セルザスが少し前に出て語気鋭く言い放つ。
「お前はヴィアと共に先に行け!」
宙に指で魔法陣を描き、そこから白い剣を引き抜き、剣をひと振りして兵の軍勢に向かって構える。だがフェルは首を大きく横に振り、叫ぶ。
「嫌だよ!セルザスを置いていけない!僕も…戦う!」
ローブの内側から真新しい聖法書を取り出す。

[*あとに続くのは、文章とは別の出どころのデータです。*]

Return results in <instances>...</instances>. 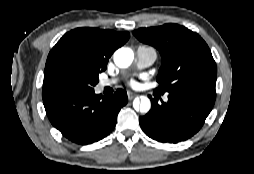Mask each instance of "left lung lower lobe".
<instances>
[{"instance_id":"0a47b994","label":"left lung lower lobe","mask_w":254,"mask_h":174,"mask_svg":"<svg viewBox=\"0 0 254 174\" xmlns=\"http://www.w3.org/2000/svg\"><path fill=\"white\" fill-rule=\"evenodd\" d=\"M152 108L139 118L142 130L159 142L177 143L196 134L211 112L215 100L193 92H171L168 102L158 104L151 99Z\"/></svg>"}]
</instances>
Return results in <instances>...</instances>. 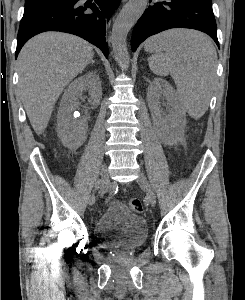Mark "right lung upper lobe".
<instances>
[{"label": "right lung upper lobe", "instance_id": "right-lung-upper-lobe-1", "mask_svg": "<svg viewBox=\"0 0 245 300\" xmlns=\"http://www.w3.org/2000/svg\"><path fill=\"white\" fill-rule=\"evenodd\" d=\"M34 1V0H25V2Z\"/></svg>", "mask_w": 245, "mask_h": 300}]
</instances>
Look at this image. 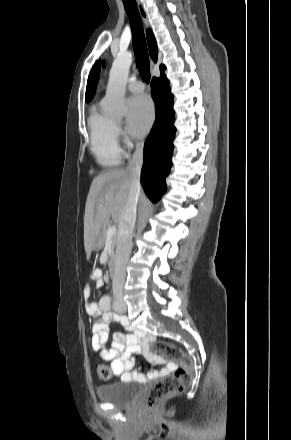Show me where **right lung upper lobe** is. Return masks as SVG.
Masks as SVG:
<instances>
[{
  "mask_svg": "<svg viewBox=\"0 0 291 440\" xmlns=\"http://www.w3.org/2000/svg\"><path fill=\"white\" fill-rule=\"evenodd\" d=\"M147 41L149 46V51L151 58L156 62L158 57V49L155 37L150 29L147 30ZM99 62L95 63L90 75L88 77L87 88H86V101H90L95 92L97 81L99 78ZM166 69L164 65H160V72H163Z\"/></svg>",
  "mask_w": 291,
  "mask_h": 440,
  "instance_id": "right-lung-upper-lobe-1",
  "label": "right lung upper lobe"
}]
</instances>
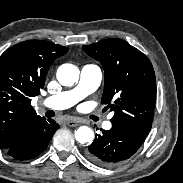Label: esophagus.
<instances>
[{"label":"esophagus","instance_id":"esophagus-1","mask_svg":"<svg viewBox=\"0 0 183 183\" xmlns=\"http://www.w3.org/2000/svg\"><path fill=\"white\" fill-rule=\"evenodd\" d=\"M83 121L81 120H76V119H68L65 124L69 127H75L77 126L79 123H82Z\"/></svg>","mask_w":183,"mask_h":183}]
</instances>
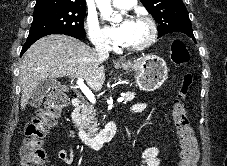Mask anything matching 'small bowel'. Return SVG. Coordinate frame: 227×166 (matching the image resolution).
<instances>
[{"label":"small bowel","mask_w":227,"mask_h":166,"mask_svg":"<svg viewBox=\"0 0 227 166\" xmlns=\"http://www.w3.org/2000/svg\"><path fill=\"white\" fill-rule=\"evenodd\" d=\"M144 109H145V105L142 103H138L133 105L132 112L138 113V112H142ZM58 157L63 162L70 164L73 162L75 158V150L72 149L68 151L64 148H61L58 150ZM159 165H160V161L158 158V148L150 147L144 152L141 162L139 163L138 166H159ZM52 166H55V165H52Z\"/></svg>","instance_id":"1"}]
</instances>
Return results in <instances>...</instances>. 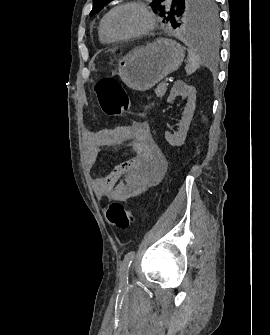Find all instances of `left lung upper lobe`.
<instances>
[{
    "label": "left lung upper lobe",
    "mask_w": 270,
    "mask_h": 335,
    "mask_svg": "<svg viewBox=\"0 0 270 335\" xmlns=\"http://www.w3.org/2000/svg\"><path fill=\"white\" fill-rule=\"evenodd\" d=\"M112 0H93L90 16L98 13ZM215 0H153V11L164 17L174 28L183 31H216L218 10Z\"/></svg>",
    "instance_id": "1"
}]
</instances>
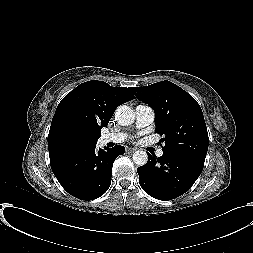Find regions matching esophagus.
<instances>
[{
    "mask_svg": "<svg viewBox=\"0 0 253 253\" xmlns=\"http://www.w3.org/2000/svg\"><path fill=\"white\" fill-rule=\"evenodd\" d=\"M137 150V148H133V147H128L127 148V151L128 152H134V151H136Z\"/></svg>",
    "mask_w": 253,
    "mask_h": 253,
    "instance_id": "34e87169",
    "label": "esophagus"
}]
</instances>
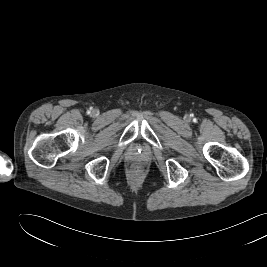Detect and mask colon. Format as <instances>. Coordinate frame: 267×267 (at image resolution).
Here are the masks:
<instances>
[{
	"label": "colon",
	"instance_id": "1",
	"mask_svg": "<svg viewBox=\"0 0 267 267\" xmlns=\"http://www.w3.org/2000/svg\"><path fill=\"white\" fill-rule=\"evenodd\" d=\"M133 171H134L135 173H140V172L142 171V167H141L140 165H135V166L133 167Z\"/></svg>",
	"mask_w": 267,
	"mask_h": 267
}]
</instances>
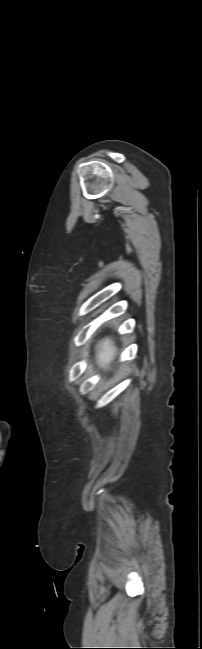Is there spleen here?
I'll use <instances>...</instances> for the list:
<instances>
[{
  "instance_id": "3e777b00",
  "label": "spleen",
  "mask_w": 202,
  "mask_h": 649,
  "mask_svg": "<svg viewBox=\"0 0 202 649\" xmlns=\"http://www.w3.org/2000/svg\"><path fill=\"white\" fill-rule=\"evenodd\" d=\"M98 348H99V353H98L99 363L101 365H106L112 360L116 352V348L111 344L109 339H106L103 342H101Z\"/></svg>"
}]
</instances>
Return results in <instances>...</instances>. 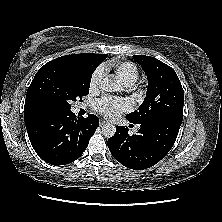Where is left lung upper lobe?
<instances>
[{
  "instance_id": "left-lung-upper-lobe-1",
  "label": "left lung upper lobe",
  "mask_w": 222,
  "mask_h": 222,
  "mask_svg": "<svg viewBox=\"0 0 222 222\" xmlns=\"http://www.w3.org/2000/svg\"><path fill=\"white\" fill-rule=\"evenodd\" d=\"M133 58L147 75L148 89L144 102L126 119L134 124L161 116L183 119L184 91L175 71L151 56L134 55Z\"/></svg>"
}]
</instances>
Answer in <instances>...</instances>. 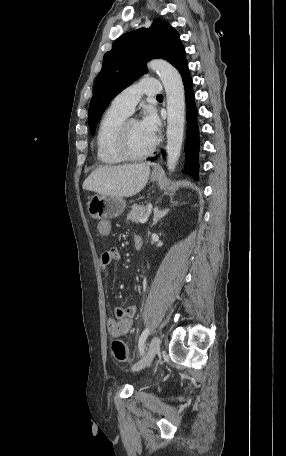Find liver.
Listing matches in <instances>:
<instances>
[{"label": "liver", "instance_id": "liver-1", "mask_svg": "<svg viewBox=\"0 0 286 456\" xmlns=\"http://www.w3.org/2000/svg\"><path fill=\"white\" fill-rule=\"evenodd\" d=\"M150 167L147 163L102 166L94 169L83 182V189L101 195L131 197L147 184Z\"/></svg>", "mask_w": 286, "mask_h": 456}]
</instances>
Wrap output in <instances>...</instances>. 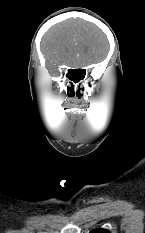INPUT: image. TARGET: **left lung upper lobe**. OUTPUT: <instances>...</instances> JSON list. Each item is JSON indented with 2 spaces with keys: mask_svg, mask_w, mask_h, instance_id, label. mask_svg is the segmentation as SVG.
<instances>
[{
  "mask_svg": "<svg viewBox=\"0 0 145 233\" xmlns=\"http://www.w3.org/2000/svg\"><path fill=\"white\" fill-rule=\"evenodd\" d=\"M90 233H110V232L106 229H94L90 231Z\"/></svg>",
  "mask_w": 145,
  "mask_h": 233,
  "instance_id": "left-lung-upper-lobe-1",
  "label": "left lung upper lobe"
}]
</instances>
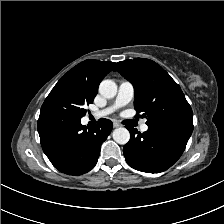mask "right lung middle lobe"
<instances>
[{
  "instance_id": "right-lung-middle-lobe-1",
  "label": "right lung middle lobe",
  "mask_w": 224,
  "mask_h": 224,
  "mask_svg": "<svg viewBox=\"0 0 224 224\" xmlns=\"http://www.w3.org/2000/svg\"><path fill=\"white\" fill-rule=\"evenodd\" d=\"M94 97L81 86L61 78L45 99L41 111H54L81 119L86 114L85 105L93 103Z\"/></svg>"
}]
</instances>
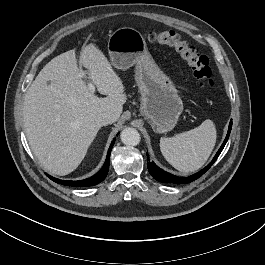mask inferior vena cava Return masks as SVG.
<instances>
[{
  "instance_id": "inferior-vena-cava-1",
  "label": "inferior vena cava",
  "mask_w": 265,
  "mask_h": 265,
  "mask_svg": "<svg viewBox=\"0 0 265 265\" xmlns=\"http://www.w3.org/2000/svg\"><path fill=\"white\" fill-rule=\"evenodd\" d=\"M95 121L100 126H106L114 122V117L111 114L104 112L97 115Z\"/></svg>"
}]
</instances>
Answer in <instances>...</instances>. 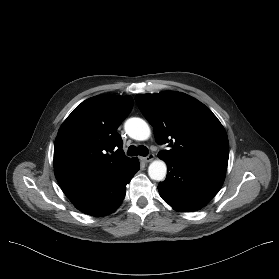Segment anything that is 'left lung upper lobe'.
Returning <instances> with one entry per match:
<instances>
[{"label":"left lung upper lobe","mask_w":279,"mask_h":279,"mask_svg":"<svg viewBox=\"0 0 279 279\" xmlns=\"http://www.w3.org/2000/svg\"><path fill=\"white\" fill-rule=\"evenodd\" d=\"M136 103L153 126L155 140L171 149L160 151L161 159L226 171L229 142L225 129L212 111L181 92L138 94Z\"/></svg>","instance_id":"5c2ea615"}]
</instances>
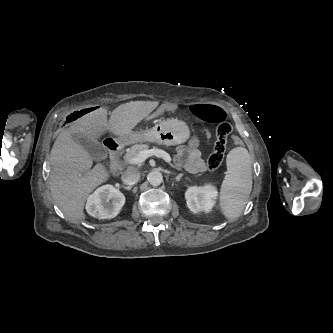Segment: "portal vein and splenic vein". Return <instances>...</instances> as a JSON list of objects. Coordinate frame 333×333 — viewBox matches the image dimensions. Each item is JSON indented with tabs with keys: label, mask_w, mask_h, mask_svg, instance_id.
<instances>
[{
	"label": "portal vein and splenic vein",
	"mask_w": 333,
	"mask_h": 333,
	"mask_svg": "<svg viewBox=\"0 0 333 333\" xmlns=\"http://www.w3.org/2000/svg\"><path fill=\"white\" fill-rule=\"evenodd\" d=\"M151 156H157L159 158H163L166 162H171V157L170 155L161 150V149H156V148H153V149H145V150H142L138 153V155L130 160H127V162L129 164H141L142 162H144L148 157H151Z\"/></svg>",
	"instance_id": "portal-vein-and-splenic-vein-1"
}]
</instances>
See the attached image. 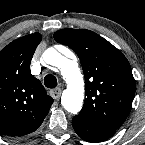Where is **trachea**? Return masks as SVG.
<instances>
[{"mask_svg": "<svg viewBox=\"0 0 145 145\" xmlns=\"http://www.w3.org/2000/svg\"><path fill=\"white\" fill-rule=\"evenodd\" d=\"M44 84L47 88H50V89H54L58 85L56 77L50 74L45 76Z\"/></svg>", "mask_w": 145, "mask_h": 145, "instance_id": "3493384b", "label": "trachea"}]
</instances>
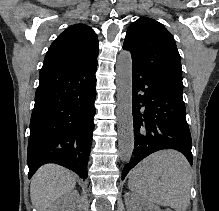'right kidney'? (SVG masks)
<instances>
[{
	"label": "right kidney",
	"mask_w": 219,
	"mask_h": 211,
	"mask_svg": "<svg viewBox=\"0 0 219 211\" xmlns=\"http://www.w3.org/2000/svg\"><path fill=\"white\" fill-rule=\"evenodd\" d=\"M66 201L67 199L64 195L63 197H59V199H56V201L48 207L47 211H65ZM70 201H72V199H70Z\"/></svg>",
	"instance_id": "1"
}]
</instances>
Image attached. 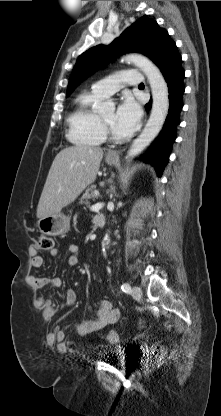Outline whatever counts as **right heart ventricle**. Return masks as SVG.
Masks as SVG:
<instances>
[{"label": "right heart ventricle", "instance_id": "obj_1", "mask_svg": "<svg viewBox=\"0 0 221 416\" xmlns=\"http://www.w3.org/2000/svg\"><path fill=\"white\" fill-rule=\"evenodd\" d=\"M102 97L93 91L81 93L68 117V138L78 145L97 146L105 141L98 113L94 105Z\"/></svg>", "mask_w": 221, "mask_h": 416}]
</instances>
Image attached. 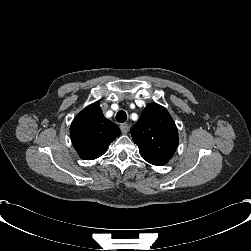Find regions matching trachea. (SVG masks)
I'll use <instances>...</instances> for the list:
<instances>
[{
  "label": "trachea",
  "instance_id": "obj_1",
  "mask_svg": "<svg viewBox=\"0 0 251 251\" xmlns=\"http://www.w3.org/2000/svg\"><path fill=\"white\" fill-rule=\"evenodd\" d=\"M127 120V114L125 111L120 110L118 111V113L116 114V121L119 123H123Z\"/></svg>",
  "mask_w": 251,
  "mask_h": 251
}]
</instances>
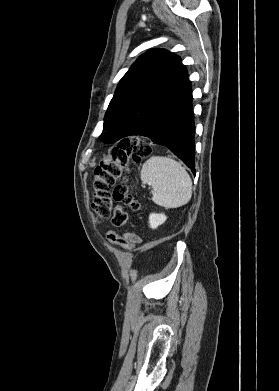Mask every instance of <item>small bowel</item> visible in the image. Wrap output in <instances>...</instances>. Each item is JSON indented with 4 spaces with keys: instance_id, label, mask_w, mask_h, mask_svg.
I'll return each instance as SVG.
<instances>
[{
    "instance_id": "1",
    "label": "small bowel",
    "mask_w": 279,
    "mask_h": 391,
    "mask_svg": "<svg viewBox=\"0 0 279 391\" xmlns=\"http://www.w3.org/2000/svg\"><path fill=\"white\" fill-rule=\"evenodd\" d=\"M121 236L126 238V239H129L130 241H132L135 244L140 242V237L138 235L134 234V233L127 232V233H124Z\"/></svg>"
}]
</instances>
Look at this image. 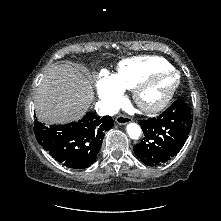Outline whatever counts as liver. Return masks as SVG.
Instances as JSON below:
<instances>
[{
  "instance_id": "obj_1",
  "label": "liver",
  "mask_w": 221,
  "mask_h": 221,
  "mask_svg": "<svg viewBox=\"0 0 221 221\" xmlns=\"http://www.w3.org/2000/svg\"><path fill=\"white\" fill-rule=\"evenodd\" d=\"M94 92L88 76L77 66L51 67L37 88L34 107L46 124H62L80 119L90 108Z\"/></svg>"
}]
</instances>
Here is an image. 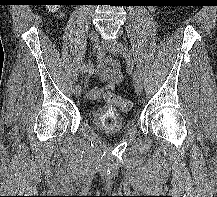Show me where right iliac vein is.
<instances>
[{"label":"right iliac vein","instance_id":"1","mask_svg":"<svg viewBox=\"0 0 217 197\" xmlns=\"http://www.w3.org/2000/svg\"><path fill=\"white\" fill-rule=\"evenodd\" d=\"M90 41H91L92 47L94 49H96L98 47V44H99V36H98L97 31H95V30L92 31L91 36H90ZM73 92H74V95L76 97L80 96L81 92H82L81 86L80 85L75 86Z\"/></svg>","mask_w":217,"mask_h":197}]
</instances>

だが、フェルは治癒系以外、何一つといっていいほど聖法は使えない。
「…馬鹿!足手まといになるだけだ!ヴィアティウス!」
ヴィアが一つ頷いて身を翻し、フェルの元に行こうとした刹那、
ヴィアの目が愕然と見開かれた。
笑っている。
セルザスが嗤っている。
この状況下で怪しく嗤っている。
駄目だ、このまますんなり先へ進んでは。
彼と共に行動しては。
セルザスが天界の掟を破ってまで此処に居るのは、何故だ。
戦慄と共に漠然とした嫌な予感が一閃し、ヴィアの頭の中で警鐘が鳴り響く。
違和感が確信へと変わる。
ヴィアは鎌の切っ先で円を描き、すばやく空中に魔法陣を作った。
「フェル!来い!」
「…ちょっ、痛いよっ」
ヴィアがフェルの左腕を強引に引っ張り、自分の方へ引き寄せ、
そのまま魔法陣の上にフェルの身体を放りだす。
フェルが魔法陣の上に触れた瞬間、魔法陣が発光しだした。
「えっ…な、何?!」
慌てて魔法陣から出ようとするが、光の壁に阻まれて出ることができない。
セルザスが異変に気付き振り返る。
もうすぐそこまで兵が近づいてきている。
「セルザスは危険だ。…必ず迎えに行く!」
光の壁に手をついたフェルが必死になって叫ぶ。
「何それ?!ヴィアさん?!」
ヴィアの言葉が合図かのように、まばゆい光がフェルを包み込み、
そしてその光は再び暗闇に掻き消えた。
フェルの姿もそこには無かった。
「お前…!フェルをどこにやった…!!」
フェルが居た場所とヴィアを剣呑に睨み、セルザスは苛立ちを含む低い声で唸った。ヴィアは一瞥し、鎌をセルザスの方へ据え、凄みのある声音で問う。
「…貴様…何故ここに来た…何が目的だ…」
闇の中だというのに不思議な力で、鎌がキラリと鋭く反射する。
セルザスが持つ剣の切っ先も、キラリと反射する。
緊迫した空気が張り詰める。
「どこにやった」
質問とは違うことを言うセルザスに、ヴィアは剣呑に目を細めた。
じりじりと間合いを詰めていく。
「逃げ場はない。お前一人では太刀打ちできん。」
「それはどうかな…?」
セルザスはにやりと嗤って斜に構え、聖法書を取り出し詠唱を唱えはじめた。
この、詠唱は…。
「貴様…まさか!」
聖法書のページが怪しく輝きを放ち始めた。